Of course one must not treat trifles too seriously. Yet probably libraries have been somewhat too timid about dealing with petty offences. There is an unwillingness to drag the libraries into the police reports that seems to be a relic of the days when all libraries were haunts of scholarly seclusion.
The modern public library cannot afford to be considered an “easy mark” by those who wish to indulge in horse play or commit petty misdemeanors, and in some cases it is in danger of getting this reputation.

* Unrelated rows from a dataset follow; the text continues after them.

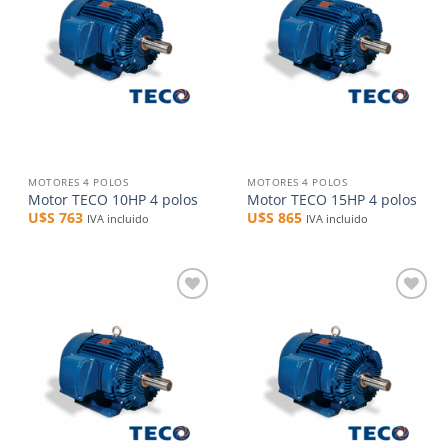
lista de
lista de
deseos
deseos
MOTORES 4 POLOS
MOTORES 4 POLOS
Motor TECO 10HP 4 polos
Motor TECO 15HP 4 polos
U$S
763
U$S
865
IVA incluido
IVA incluido
Añadir
Añadir
a la
a la
lista de
lista de
deseos
deseos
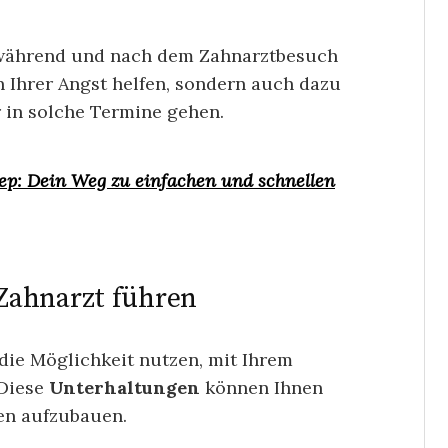
, während und nach dem Zahnarztbesuch
n Ihrer Angst helfen, sondern auch dazu
r in solche Termine gehen.
ep: Dein Weg zu einfachen und schnellen
Zahnarzt führen
die Möglichkeit nutzen, mit Ihrem
 Diese
Unterhaltungen
können Ihnen
en aufzubauen.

When we come to more serious offences, the library’s duty is clearer. Theft, wilful mutilation of books, or grave disorder must of course be punished. In many cases, however, the detection of the first two offences is very difficult. Theft from open shelves is easy. For the thousands of books lost yearly in this way hardly a culprit meets punishment. I have known a professional detective to confess that the open shelf baffled him. “If you will only shut the books up,” he said, “I can find out who takes ’em; but here everybody is taking out books and walking around with them.” When the professional acknowledges himself beaten, what shall the librarian do? Mutilation is even harder to detect. In both these cases the offender has simply to wait his opportunity. Sooner or later there will be a second or two when no assistant is looking, even if the man is under long-standing suspicion, and in that brief time the book is slipped into the pocket or the leaf is torn out. Even when the offender is caught in the act, the magistrate may not hold, or the jury may fail to convict. A persistent mutilator of books in one of our branch libraries escaped punishment last winter because the custodian of the reading-room where he was caught did not wait until the leaf on which he was working was actually severed. The man asserted that the sharp lead pencil that he was using to separate the leaf was merely being employed to mark a place, and thus by confessing to a minor defacement he escaped the penalty of the more serious offence.
For a library that is thus forced to appeal continually to the law to protect its assistants, its users, and its collections, a manual of library law would be useful, and I am not sure that the appointment of a committee of this Association to take the matter in charge would not be eminently justified.